JUNEAU — The Alaska Division of Elections said late Monday that a ballot measure seeking to install ranked-choice voting in Alaska has collected enough signatures to appear before voters this fall.
In a hearing Tuesday morning, several state lawmakers said they are skeptical of the proposal.
Senate President Cathy Giessel, R-Anchorage, said she worries the plan could confuse and thus disenfranchise older voters.
“My concern is that the people who will be most likely disenfranchised will be the elderly who have most likely ... always voted the normal way,” she said.
Shea Siegert, campaign manager for Alaskans for Better Elections, the group backing the measure, said the Division of Elections would be required to conduct an education campaign in the two years before the first election under the new system.
Sen. Natasha von Imhof, R-Anchorage, also questioned whether Alaskans for Better Elections is following campaign disclosure rules it is proposing to require. So far, the answer is yes.
Outside groups including Represent.Us and Unite America have spent more than $1 million to date to support the measure. Individual contributors to those groups have been disclosed in filings with the Federal Elections Commission.
Skepticism from some legislators can’t stop the ballot measure, but the Alaska Supreme Court could. Justices are considering the legality of the measure and are expected to rule this summer.

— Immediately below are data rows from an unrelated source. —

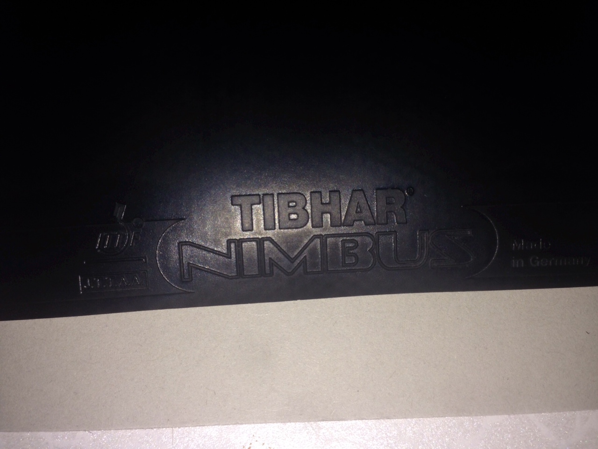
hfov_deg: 55.4
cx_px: 299
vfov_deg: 42.9
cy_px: 224
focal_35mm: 33
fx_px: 570
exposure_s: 1/273
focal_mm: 4.12
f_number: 2.4
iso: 50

In the meantime, the director of the Alaska Division of Elections said new voting equipment coming into use this year is capable of handling ranked-choice voting.
Director Gail Fenumiai said the division has not started to consider what procedures might need to change if the measure passes.

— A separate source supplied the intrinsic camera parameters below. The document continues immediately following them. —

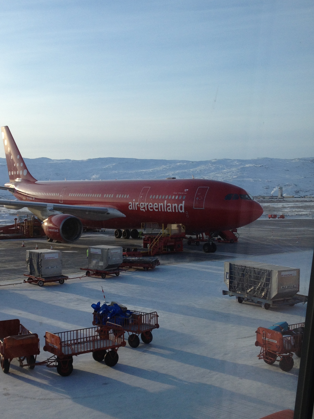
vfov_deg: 38.8
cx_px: 139
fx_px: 592
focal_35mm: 49
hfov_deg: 29.7
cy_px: 249
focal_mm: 4.28
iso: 50
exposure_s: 1/920
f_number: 2.4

The measure would make three main changes:
• It would eliminate party-run primary elections. The top four vote-getters in the late summer state primary would advance to the November general election, regardless of party.
• It would install ranked-choice voting in the general election. Voters would be asked to rank their top choices in the November election. Votes would be tallied, and if a candidate receives more than 50% of the vote, he or she would be named the winner. If no candidate receives half the vote, the candidate with the fewest votes is eliminated. Any ballots cast for that candidate would go to the voters’ second choices. The process repeats until a candidate has at least half the vote or until there is only one candidate left.
• It would require disclosure for “dark money” political contributions. Groups donating to candidates or causes would be forced to say where they got their money.